Un libro es como la puerta que vi en mis sueños. Caminamos con él a solas por el mundo y por la noche. Nos permite iluminar las habitaciones y los tiempos más sombríos. Nos instala en el universo confundidos entre los astros. Nos hace creer que ésta y todas las noches todo en el mundo estamos soñando el mismo sueño.
Por fin, se abre y nos deja entrar a un número infinito de otras puertas y caminos. El lector mira fijamente una superficie blanca cubierta de letras a las que persigue con los ojos. De izquierda a derecha y de arriba hacia abajo, la vista adquiere cierta voracidad por esos signos que se convierten en caminos y significados.
El roce entre la vista y la superficie del papel no produce desgaste y, sin embargo, inaugura una infatigable arquitectura de ciudades y de sueños y se transforma en una puerta que se abre hacia un espacio misterioso.
En ese territorio discurren los anhelos y las ilusiones de los hombres. La comunidad humana convierte al libro en su desván de recuerdos y en el notario que habrá de transmitirlos de una generación a otra y a las otras para garantizar que habrá hombres y recuerdos por los siglos de los siglos hasta el día de la resurrección de la carne y la vida perdurable.
En el camino, o sea en la historia, la comunidad se hace «humana» porque el animal que lee se transforma en hombre, y este ser borra las fronteras entre los que viven y los difuntos, se traslada sin moverse a países prodigiosos y a historias adormecidas como la de Ulises que todo el tiempo continuará huyendo de los brazos eternos de la perversa Circe y navegando hacia la dorada Itaca invisible.
Lo más importante de todo esto es que el ser-lector aprenderá a no morir, o por lo menos a no morir por completo, lo cual es atributo primero de la especie humana.
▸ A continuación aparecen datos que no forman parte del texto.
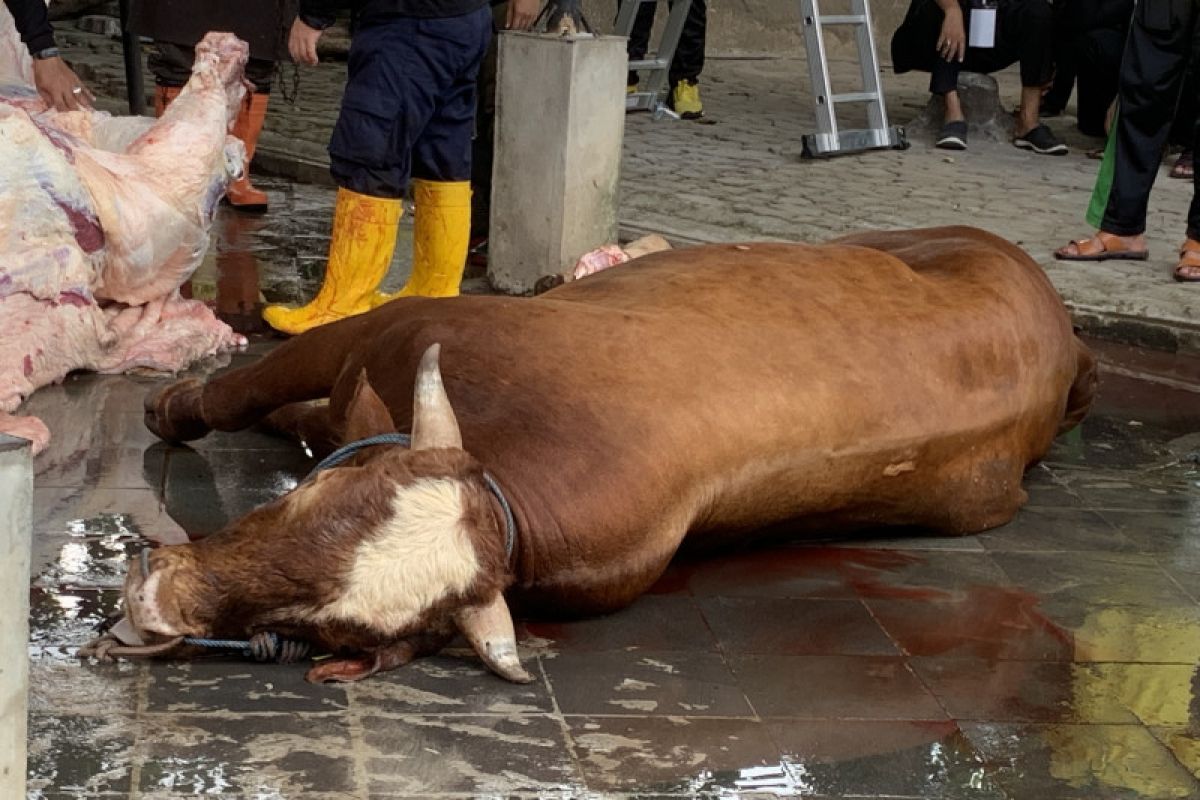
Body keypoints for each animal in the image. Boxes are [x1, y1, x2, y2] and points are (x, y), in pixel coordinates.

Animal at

En Seattle, alguien me preguntó si creía que, con el avance de los medios cibernéticos, el libro se iba a acabar, y yo le respondí que eso era muy probable, y que por lo tanto había que salir corriendo a leer todos los que nos quedan por leer por todo el tiempo que nos quede?
Cuando he salido de mi país, o de mi casa, para quedarme en otro lado del mundo, al lado de mi ropa, siempre llevé conmigo las obras completas de Borges y Neruda y, dicho por ellos, leí «libro, cuando te cierro, abro la vida» y divisé «libros y casas como ángeles». Así diviso la casa de mi infancia a la que entro cada noche mientras caballos transparentes galopan en medio de mis sueños, y el libro, esa puerta abierta hacia las otras puertas, transmite la palabra que es el Verbo.
Y el Verbo, en el Evangelio de Juan, vuelve a ser la luz verdadera que alumbra a todo hombre que vive en este mundo.